Along with the government’s various measures to support jobs in Singapore, which will help tenants to continue making rent payments and homeowners to continue paying for their homes, homeowners may have been handed greater holding power with the deferred payment.
Again, once these measures are cut back, there may be a greater impact on property prices.
#3 Low Interest Rates May Not Always Be The Norm
Before COVID-19 ravaged through the global economy, interest rates were starting to tick upwards. Now, they are back to near-zero levels to encourage individuals and companies to invest rather than save.
This may entice individuals who may think it’s a good time to stretch their finances, because they aren’t affected by COVID-19, to take advantage of the current low interest rates to finally afford a hefty home mortgage.
However, part of the uncertainty surrounding the impact of COVID-19 is the possibility that it is a short-lived downturn. In such a case, interest rates may bounce back up.
For those who have overleveraged themselves, an upswing in the economy may create problems when interest rates start to rise again.
#4 Paying For A Slightly Expensive Valuation Today
Let’s say when we want to purchase a property, we may be more inclined to buy when the agent tells us that the property is being rented out at a 4% rate yield or that nearby properties are being rented at an attractive rate.
However, current rents could likely be supported by the government’s schemes for companies to retain employees and create employment opportunities. The attractive rates could be also impacted by another COVID-19 wave.
Rents are also based on historical outlook as they can be locked in several months prior – when the economic outlook was very different.
Once rents start to inch downward, as the government support measures for jobs and home loans dry up as well as when new rental leases are renewed or signed, property prices may have to come down to continue offering the same yield.
#5 Pipeline Of More Residential Properties Coming In
Adding to a potentially weakening market for home demand and rentals, is a pipeline of more than 27,977 units as at the end of the 2nd quarter 2020, with a further 1,899 Executive Condominium (EC) units unsold.
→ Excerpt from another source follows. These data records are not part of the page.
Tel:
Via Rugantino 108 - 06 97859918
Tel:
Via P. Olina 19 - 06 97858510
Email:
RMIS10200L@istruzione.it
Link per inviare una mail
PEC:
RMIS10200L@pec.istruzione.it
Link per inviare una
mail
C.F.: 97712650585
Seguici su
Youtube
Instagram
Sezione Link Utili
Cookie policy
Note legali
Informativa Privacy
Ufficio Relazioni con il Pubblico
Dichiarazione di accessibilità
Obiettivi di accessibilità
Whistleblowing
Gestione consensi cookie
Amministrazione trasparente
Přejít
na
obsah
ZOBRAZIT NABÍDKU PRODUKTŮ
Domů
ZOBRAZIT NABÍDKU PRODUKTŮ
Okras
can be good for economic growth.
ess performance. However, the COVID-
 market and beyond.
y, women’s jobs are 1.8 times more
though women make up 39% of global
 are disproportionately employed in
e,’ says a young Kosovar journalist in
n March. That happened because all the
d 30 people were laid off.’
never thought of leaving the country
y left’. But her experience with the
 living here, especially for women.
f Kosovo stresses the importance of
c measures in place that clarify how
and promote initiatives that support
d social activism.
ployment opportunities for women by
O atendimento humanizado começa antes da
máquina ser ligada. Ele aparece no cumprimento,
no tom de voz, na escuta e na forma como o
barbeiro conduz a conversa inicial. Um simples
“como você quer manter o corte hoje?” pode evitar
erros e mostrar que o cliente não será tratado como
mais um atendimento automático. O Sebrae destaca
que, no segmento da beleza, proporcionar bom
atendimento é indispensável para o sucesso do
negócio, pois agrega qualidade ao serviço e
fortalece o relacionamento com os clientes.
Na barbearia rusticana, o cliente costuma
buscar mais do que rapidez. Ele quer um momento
In addition to this 29,876 unsold units, there is a further 5,400 units (including ECs) from Government Land Sales (GLS) that have not been granted planning approval yet.
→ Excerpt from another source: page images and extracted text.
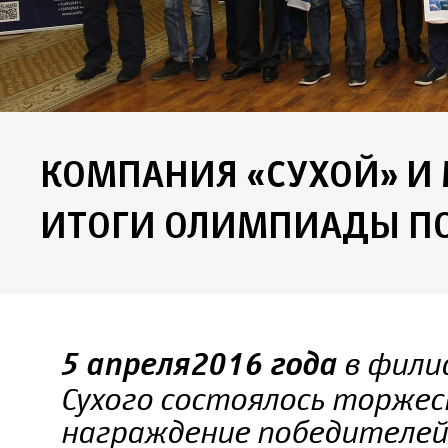
КОМПАНИЯ «СУХОЙ» И
ИТОГИ ОЛИМПИАДЫ П
в филиа
5 апреля 2016 года
Сухого состоялось торжес
награждение победителей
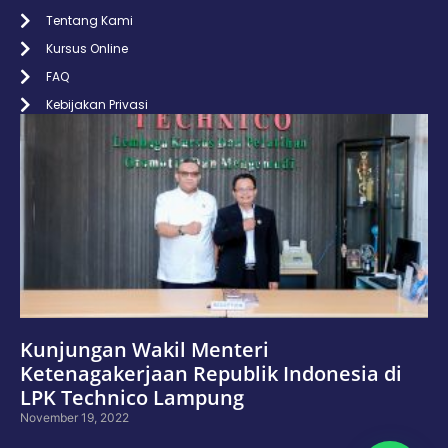
Tentang Kami
Kursus Online
FAQ
Kebijakan Privasi
Kunjungan Wakil Menteri
Ketenagakerjaan Republik Indonesia di
LPK Technico Lampung
November 19, 2022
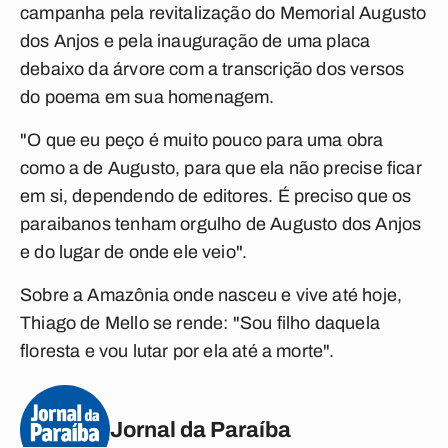
campanha pela revitalização do Memorial Augusto
dos Anjos e pela inauguração de uma placa
debaixo da árvore com a transcrição dos versos
do poema em sua homenagem.
"O que eu peço é muito pouco para uma obra
como a de Augusto, para que ela não precise ficar
em si, dependendo de editores. É preciso que os
paraibanos tenham orgulho de Augusto dos Anjos
e do lugar de onde ele veio".
Sobre a Amazônia onde nasceu e vive até hoje,
Thiago de Mello se rende: "Sou filho daquela
floresta e vou lutar por ela até a morte".
Jornal da Paraíba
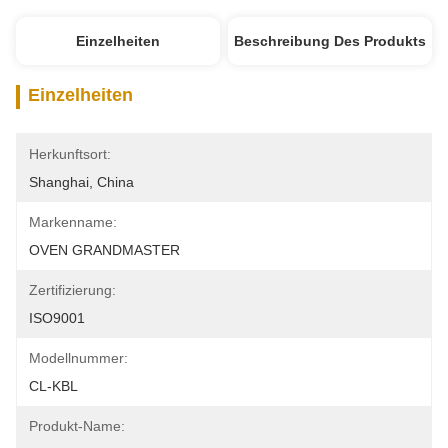
Einzelheiten
Beschreibung Des Produkts
Einzelheiten
Herkunftsort:
Shanghai, China
Markenname:
OVEN GRANDMASTER
Zertifizierung:
ISO9001
Modellnummer:
CL-KBL
Produkt-Name:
As more supply of private property comes into the market, weak demand (due to weakening job prospects and the slowing economy) may see prices for private residential property decline.
A Lot Of Uncertainty Ahead For Condominium Purchasers
This does not mean we should not purchase a condominium if we want to. What we are trying to highlight is that risks now are as high as any time, and perhaps even higher than usual. We need to make an even more prudent financial decision because there are more unknown variables we could be facing in the coming months ahead.
The last thing we want to do is buy our dream home, renovate it, move into it, and then realise we cannot afford it because we need to accept lower pay to retain our jobs. Such a situation is no longer unimaginable, given the current state of the economy where retrenchment numbers are higher than before.
At the same time, with less demand in the market, it could also present some valuable purchases if we are able to buy within our means and negotiate an attractive price.